Bacteria in the human gut, which are present in the billions, can change the effect of medicine. This has been demonstrated for at least 40 drugs. But, until now, nobody knew exactly how.
New research, published in the journal Science by the lab of Peter Turnbaugh at Harvard University, helps solve this riddle, at least for one drug. The team looked at digoxin, which is used to treat heart failure and arrhythmia (irregular beats). Digoxin is only effective within a narrow range of concentrations. This makes getting the right digoxin dose very tricky — a challenge made more difficult by the gut bacteria
The drugs don’t work
Digoxin is inactivated by a bacterium found in the gut called Eggerthella lenta. The bug changes the drug’s structure so it cannot interact normally with its target. This inactive form, called dihydrodigoxin, is also quickly excreted by the patient. Turnbaugh aimed to find out how E. lenta inactivated the drug and how to prevent it from doing so.

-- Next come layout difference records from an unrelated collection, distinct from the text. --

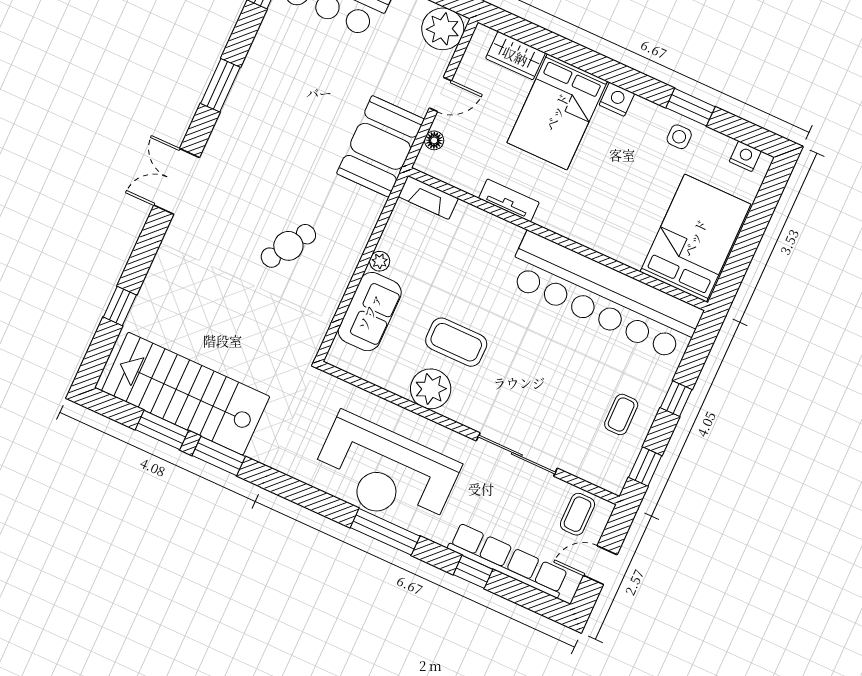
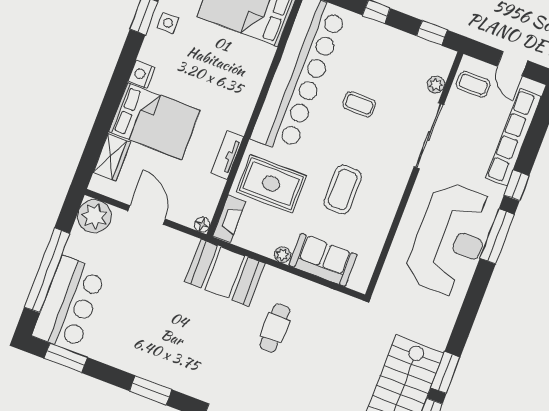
door: (440, 94) -> (147, 215), width x1.38
floor lamp: (434, 140) -> (202, 225), moved
booth: (381, 146) -> (225, 273), moved
cafe table: (288, 246) -> (275, 328), turned 58
rug: (469, 253) -> (271, 184), added
plant: (431, 389) -> (436, 85), moved, width x0.53, depth x0.53
coffee table: (621, 414) -> (359, 104), moved
window: (473, 572) -> (517, 185), moved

To do this, he and his colleagues used a technique called RNA sequencing. Messenger RNA sequences are copies of genes that are used to build proteins. By reading an RNA sequence, scientists can figure out which genes are active in a cell population. The frequency of RNA sequences can indicate the level of activity, and thus the level of the corresponding protein.
With this in mind, the team grew one strain of E. lenta in two different conditions, one containing digoxin and the other not. They then looked to see which E. lenta genes were more active in the presence of the drug.
They found that digoxin induced a 100-fold increase in the expression of two linked genes. These genes encoded for enzymes called cytochromes, which are capable of inactivating digoxin.
The team later found that only the strain they studied was involved in inactivating digoxin. Two other strains of E. lenta that they checked later were found to be incapable of the former’s ability. These different digoxin-degrading abilities may explain why it is so difficult to find an effective digoxin dose for patients. Turnbaugh says it was once hoped that knowing the number of E. lenta cells in a patient’s gut would be enough to predict inactivation rates. It is now clear that this is not enough.
To be sure, the team compared the number of copies of the cytochrome genes with the number of E. lenta cells present in a group of human test subjects. The statistics showed that not every cell possessed the two genes. Clearly, a more comprehensive test is required if predictions are to be made on an individual basis.
The effect of diet on drugs
While working with E. lenta, Turnbaugh found that the bacteria grew better if fed the amino acid arginine, which is a component of most proteins. However, too much arginine led to reduced expression of the two cytochrome genes that inactivated digoxin.
So Turnbaugh’s team predicted that eating more protein would increase the arginine in the gut, which would limit the inactivation of digoxin by E. lenta. They tested this by colonising two sets of mice with the inactivating E. lenta strain, and feeding them different amounts of protein. The mice with higher protein intake had higher levels of active digoxin in their blood.
Turnbaugh believes that the work may show a way to improve delivery of cardiac drugs. He feels that the findings demonstrate the importance of understanding how drugs are inactivated. One day, he suggests, patients may find their prescriptions are accompanied by recommended diets or supplements, such as arginine, that improve the effectiveness of the drugs.